The NHL loves big hits until it has to decide what to punish
Photo credit: . James Guillory-Imagn Images
A.J. Greer's 3-game ban under Paul Maurice says plenty about an NHL safety system that still reacts smaller than the damage it leaves behind.
The league sells collision, emotion, and edge. Then it asks that same business to punish the hits that help sell Saturday night.
That conflict keeps showing up in the rulings. Not always in the call itself, but in the length, the tone, and the message sent to every bench.
Greer was suspended 3 games on March 22 for boarding Connor Zary after taking a major for interference and a game misconduct.
Zary has 23 points in 65 games this season.
Greer is not some spare forward either.

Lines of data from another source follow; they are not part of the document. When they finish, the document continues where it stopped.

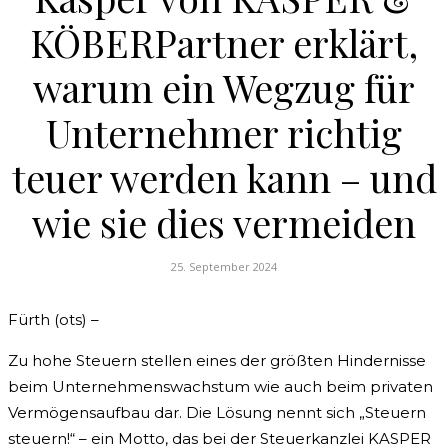
KÖBERPartner erklärt,
warum ein Wegzug für
Unternehmer richtig
teuer werden kann – und
wie sie dies vermeiden
25. September 2024
Fürth (ots) –
Zu hohe Steuern stellen eines der größten Hindernisse
beim Unternehmenswachstum wie auch beim privaten
Vermögensaufbau dar. Die Lösung nennt sich „Steuern
steuern!“ – ein Motto, das bei der Steuerkanzlei KASPER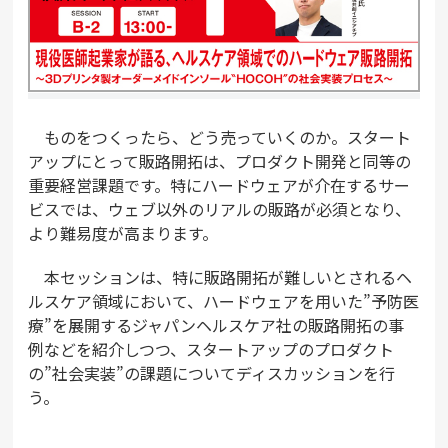
ものをつくったら、どう売っていくのか。スタート
アップにとって販路開拓は、プロダクト開発と同等の
重要経営課題です。特にハードウェアが介在するサー
ビスでは、ウェブ以外のリアルの販路が必須となり、
より難易度が高まります。
本セッションは、特に販路開拓が難しいとされるヘ
ルスケア領域において、ハードウェアを用いた”予防医
療”を展開するジャパンヘルスケア社の販路開拓の事
例などを紹介しつつ、スタートアップのプロダクト
の”社会実装”の課題についてディスカッションを行
う。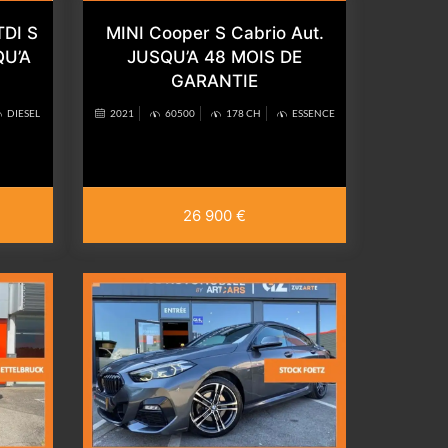
TDI S
MINI Cooper S Cabrio Aut.
QU’A
JUSQU’A 48 MOIS DE
GARANTIE
DIESEL
2021
60500
178 CH
ESSENCE
26 900 €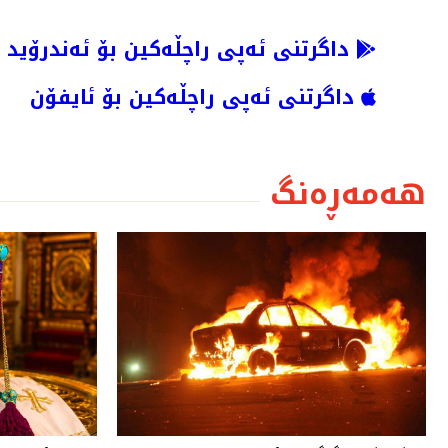
داگرتنی ئەپی راچڵەکین بۆ ئەندرۆید
داگرتنی ئەپی راچڵەکین بۆ ئایفۆن
هەمەڕەنگ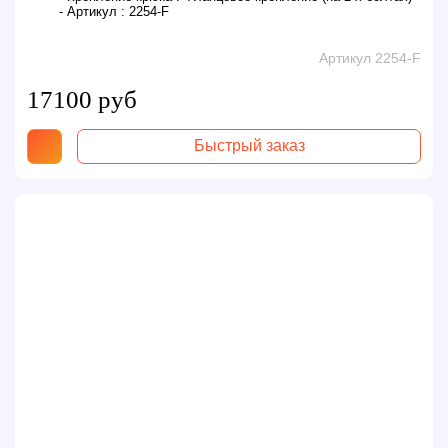
- Артикул :
2254-F
Артикул 2254-F
17100 руб
Быстрый заказ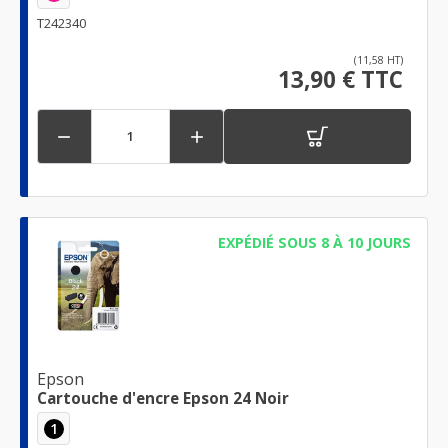
T242340
(11,58 HT)
13,90 € TTC


EXPÉDIÉ SOUS 8 À 10 JOURS
Epson
Cartouche d'encre Epson 24 Noir
1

He has 11 goals, 22 points, and 92 penalty minutes in 63 games, so Florida is losing a regular bottom-six piece.
And this lands right after Radko Gudas got 5 games for kneeing Auston Matthews, who is out for the rest of the regular season with a grade 3 MCL tear and quad contusion.
Matthews had 53 points in 60 games before the injury.
That is where the league loses the room. A 5-game ban after Matthews goes down, then 3 games for boarding, does not read like deterrence. It reads like damage control.
The message keeps missing the danger
Every short suspension tells players the line is still negotiable.
Miss a few games, pay the price, and the league moves on faster than the injured team can.
That is the real issue.
Player safety cannot be run like a side office that still has to protect the show as much as the skaters.
The NHL does not need tougher press releases.
It needs rulings that make players think twice before the next hit, not after the next MRI.
Because this is how the sport gets pushed into change: not by warnings, but by a season getting bent out of shape and everybody acting shocked after the fact.
Greer's 3-game suspension should not end the conversation. It should sharpen it, because the league is still treating prevention like an inconvenience.